» Provided entries:
━━━━━━

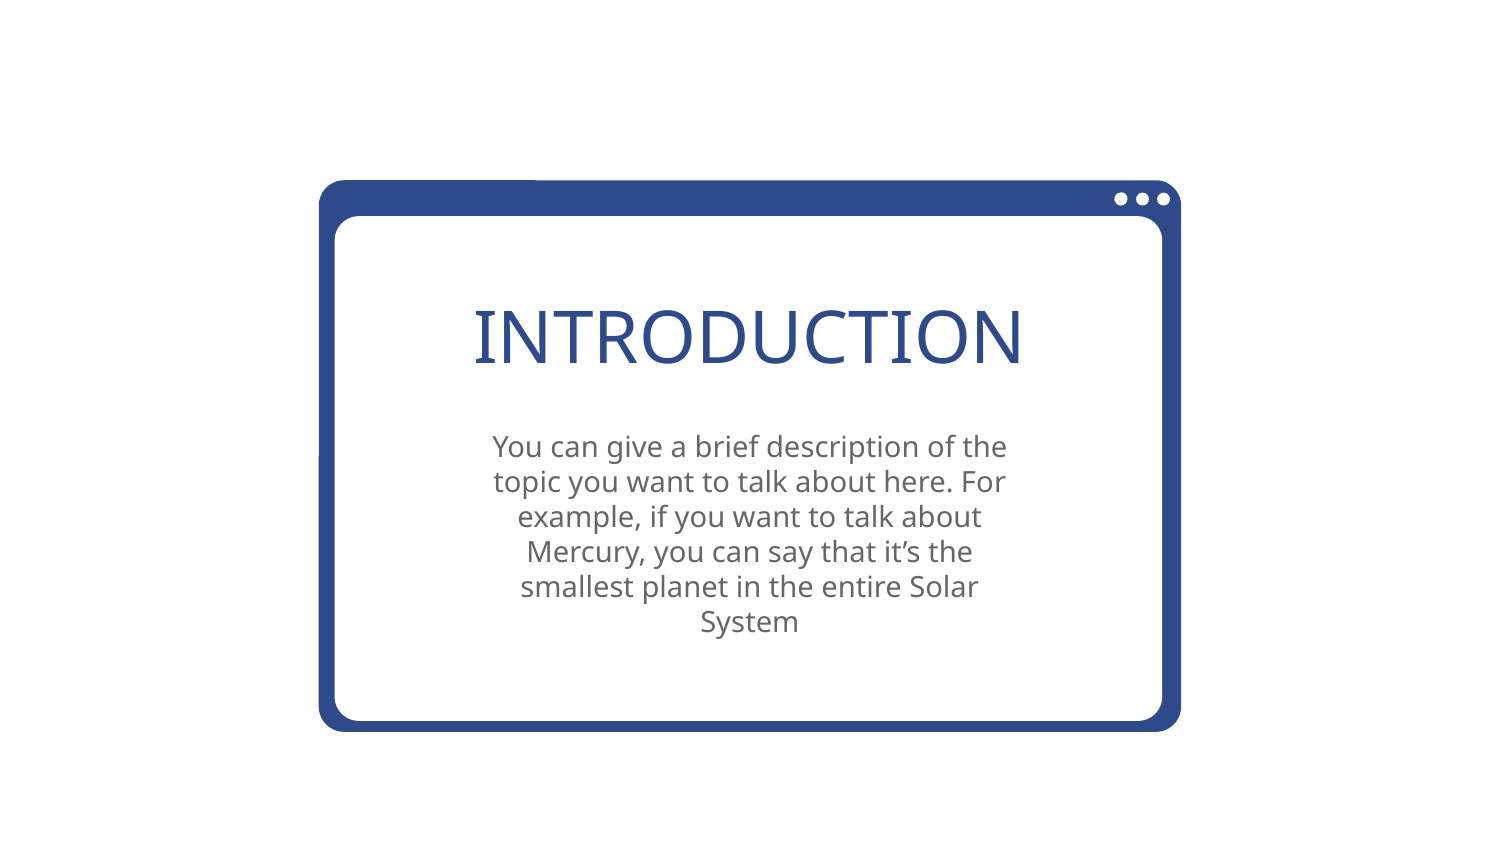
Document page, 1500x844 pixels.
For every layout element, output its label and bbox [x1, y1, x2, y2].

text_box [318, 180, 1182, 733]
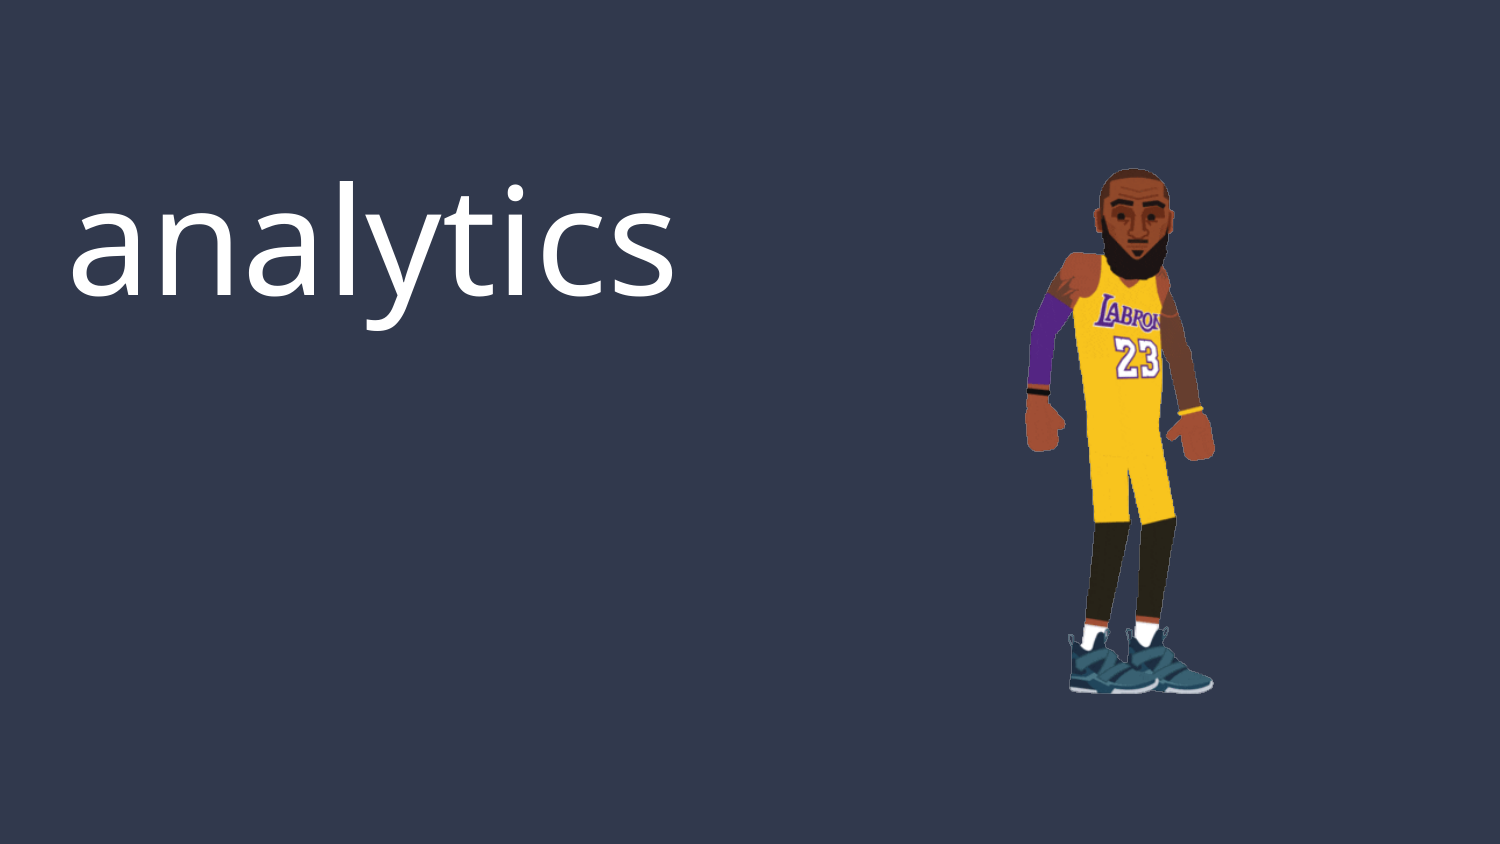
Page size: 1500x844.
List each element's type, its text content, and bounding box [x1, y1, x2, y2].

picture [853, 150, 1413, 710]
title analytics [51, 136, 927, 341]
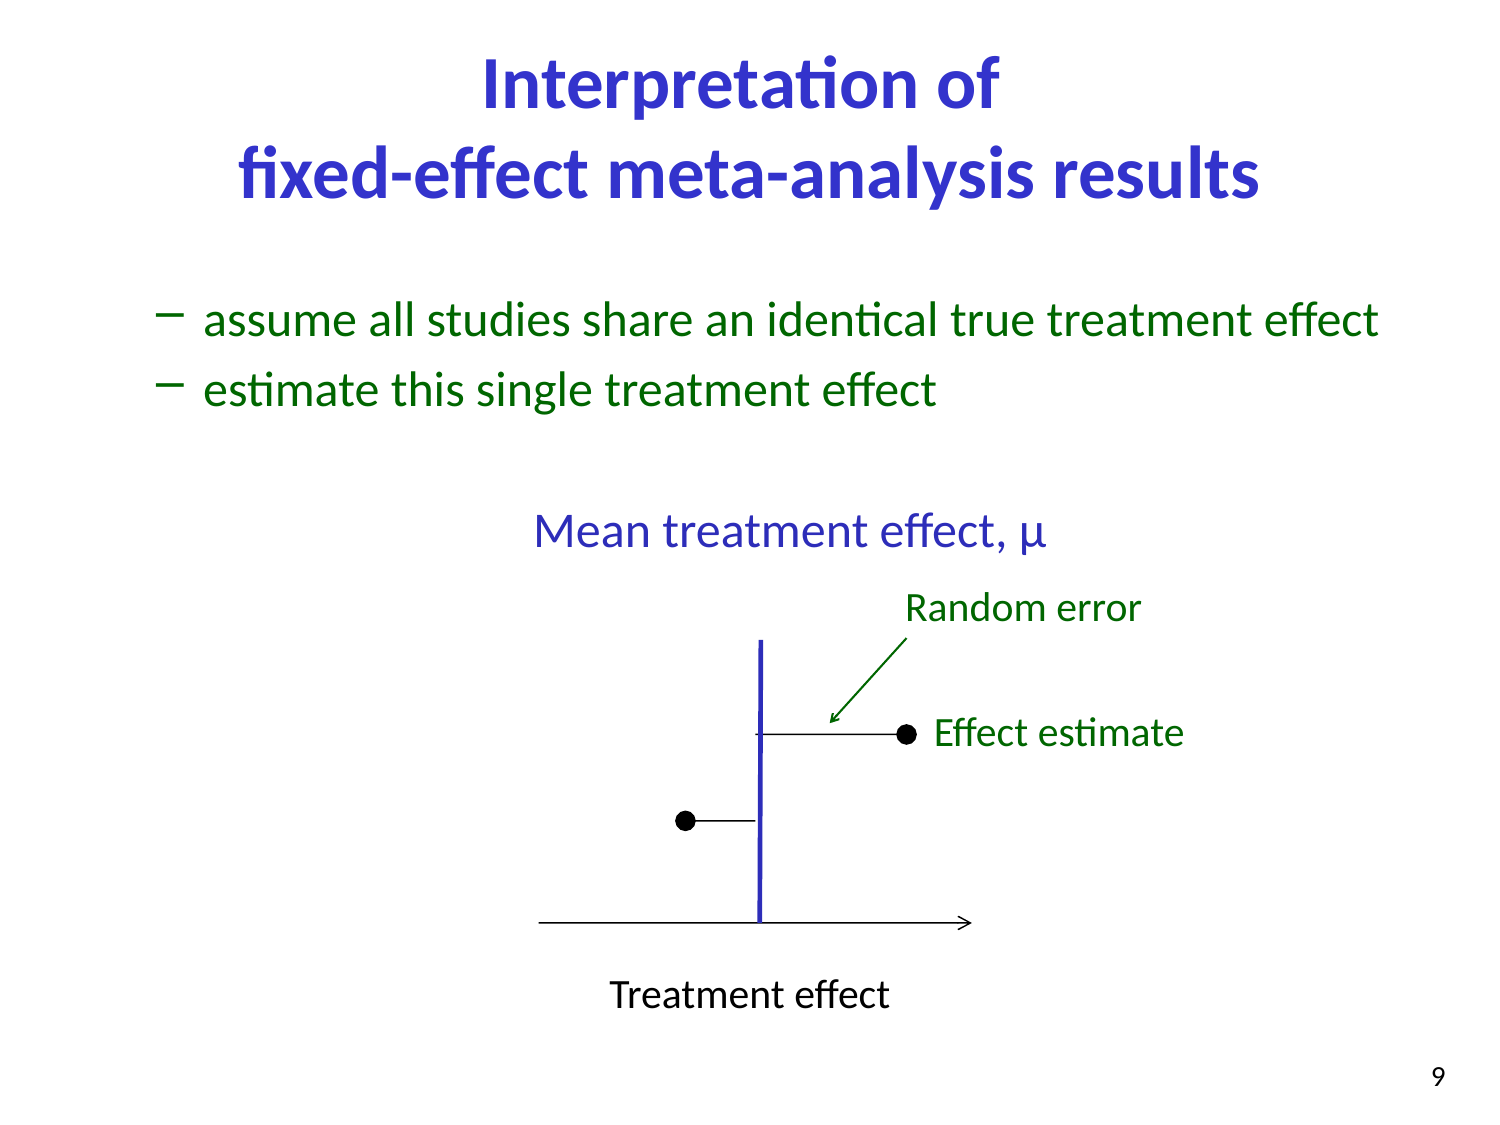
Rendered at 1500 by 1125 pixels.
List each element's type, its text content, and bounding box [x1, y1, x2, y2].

━━━━━━

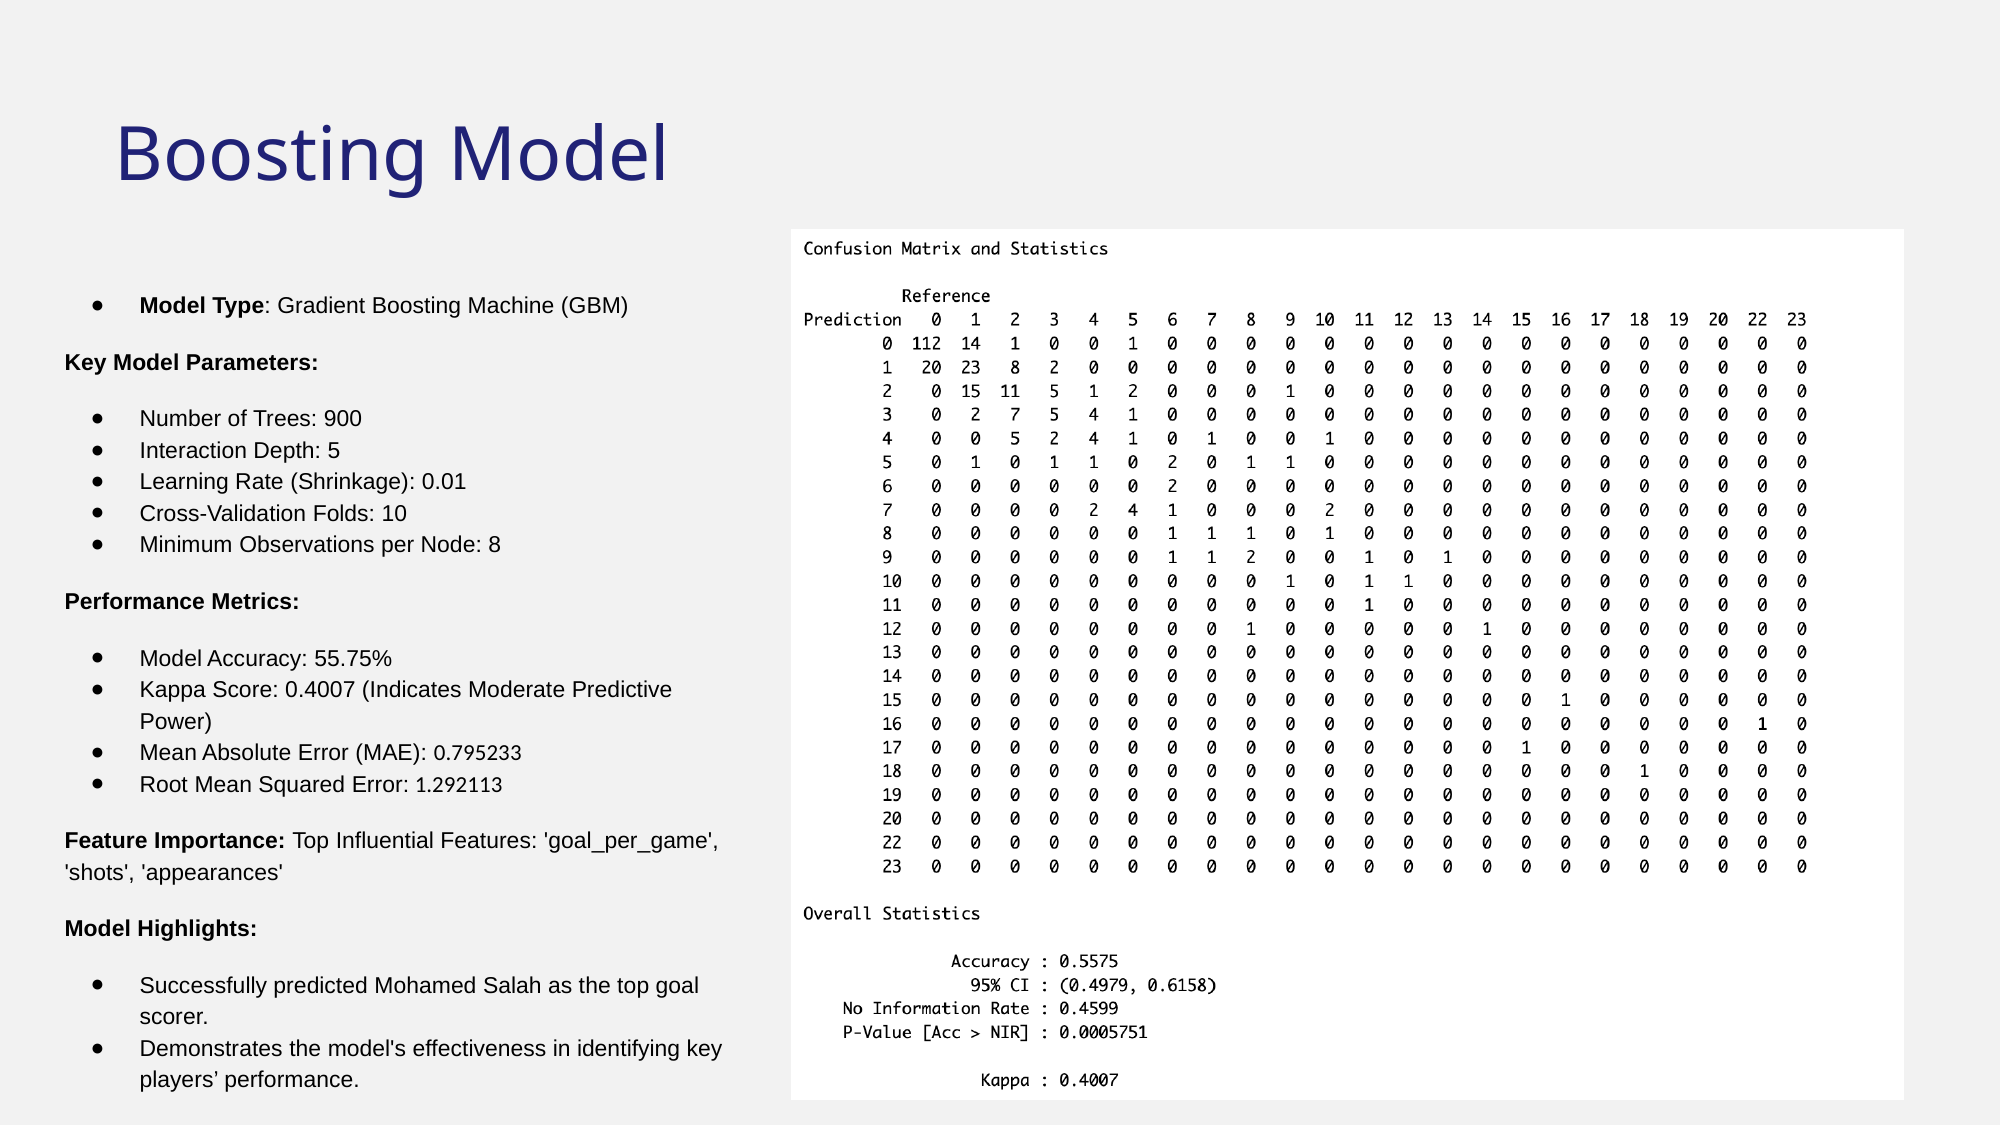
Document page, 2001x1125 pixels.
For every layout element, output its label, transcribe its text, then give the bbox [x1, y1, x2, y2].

━━━━━━

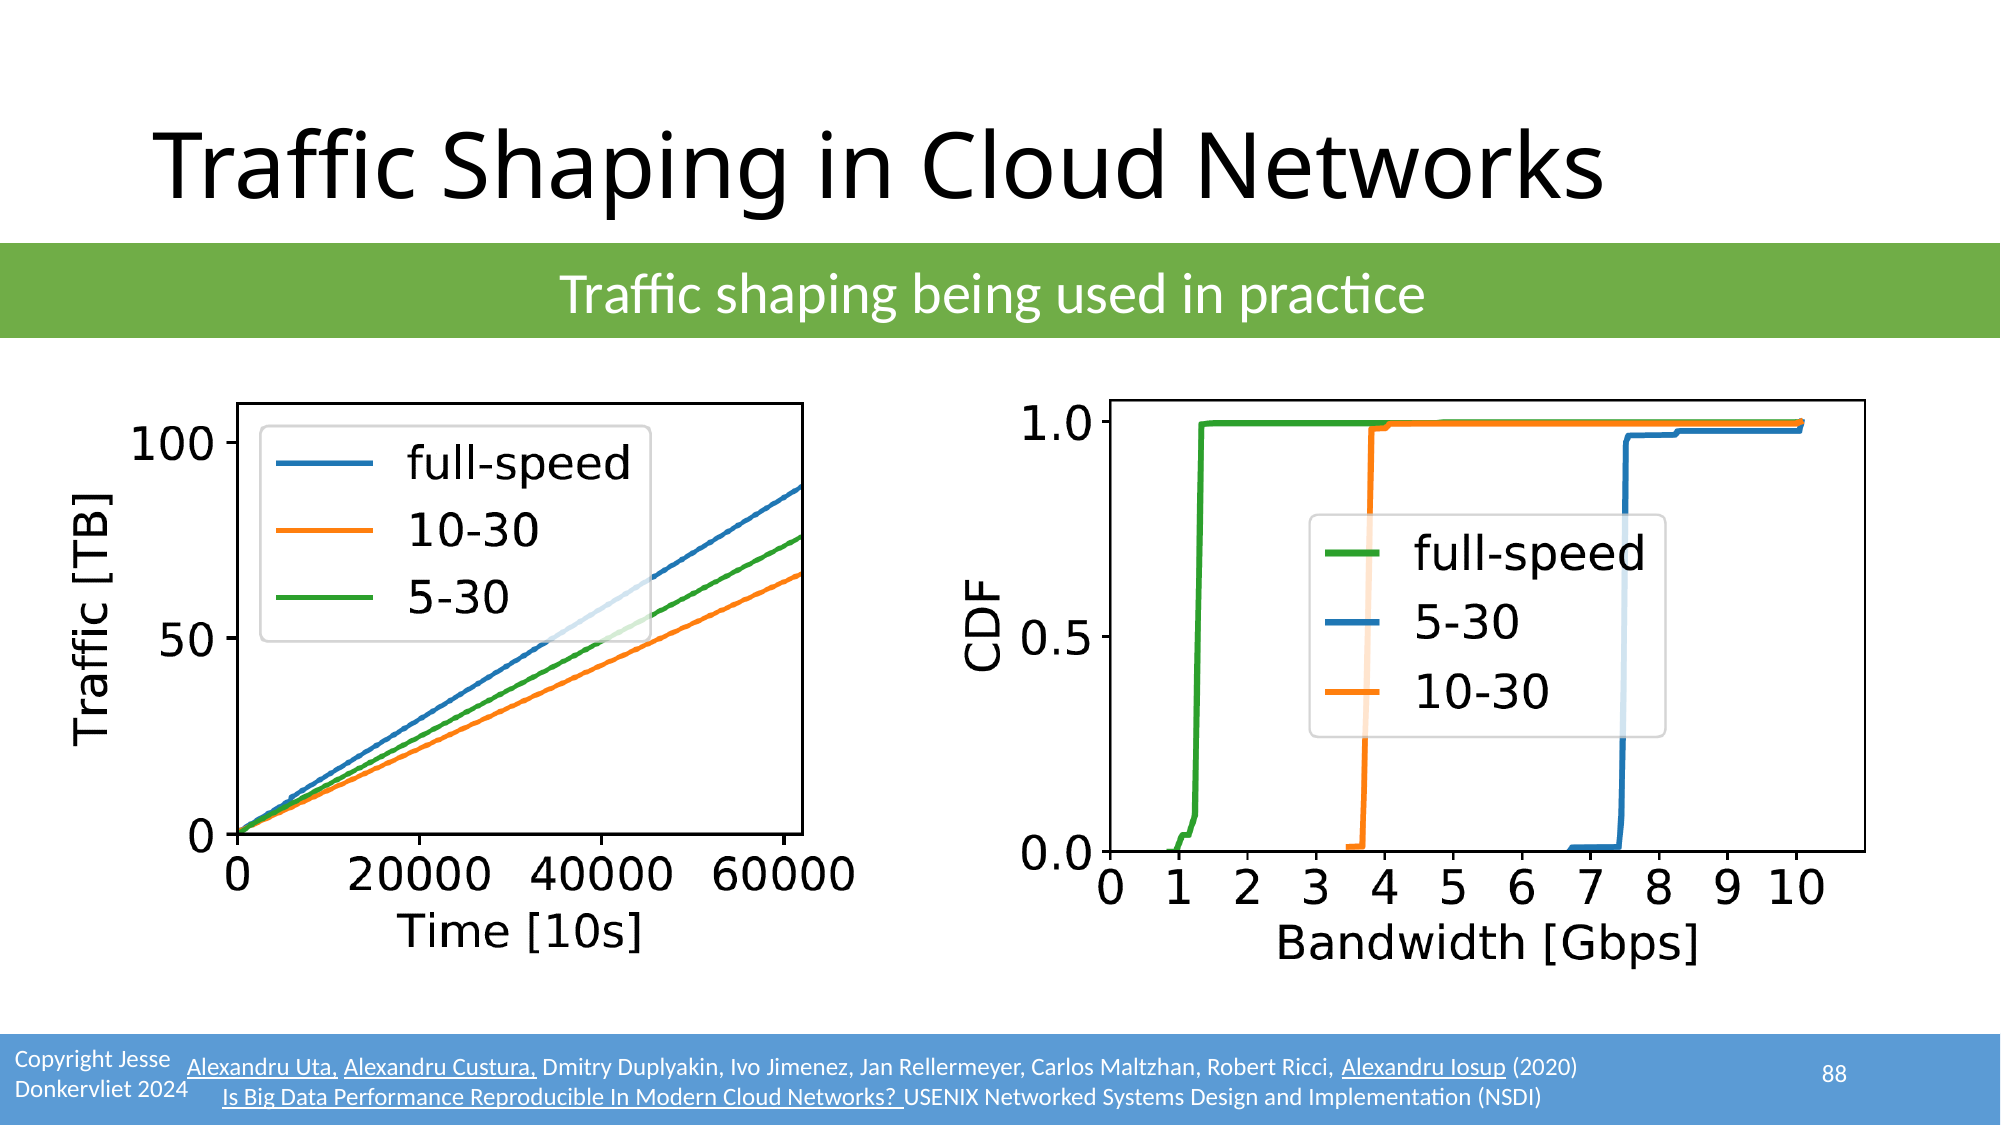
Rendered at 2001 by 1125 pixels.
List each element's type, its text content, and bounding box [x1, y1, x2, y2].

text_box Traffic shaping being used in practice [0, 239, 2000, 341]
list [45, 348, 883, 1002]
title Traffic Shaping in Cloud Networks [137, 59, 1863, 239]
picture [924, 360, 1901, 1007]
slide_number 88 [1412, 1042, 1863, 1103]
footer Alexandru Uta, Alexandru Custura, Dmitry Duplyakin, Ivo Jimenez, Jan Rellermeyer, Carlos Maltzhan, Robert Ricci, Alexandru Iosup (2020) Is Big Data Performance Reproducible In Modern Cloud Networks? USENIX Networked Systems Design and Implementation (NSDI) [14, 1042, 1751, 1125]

━━━━━━

» Directive: Going through the entries, return every line holding the word "Document".

» Expected answer:
Document page, 1500x844 pixels.
Document page, 2001x1125 pixels.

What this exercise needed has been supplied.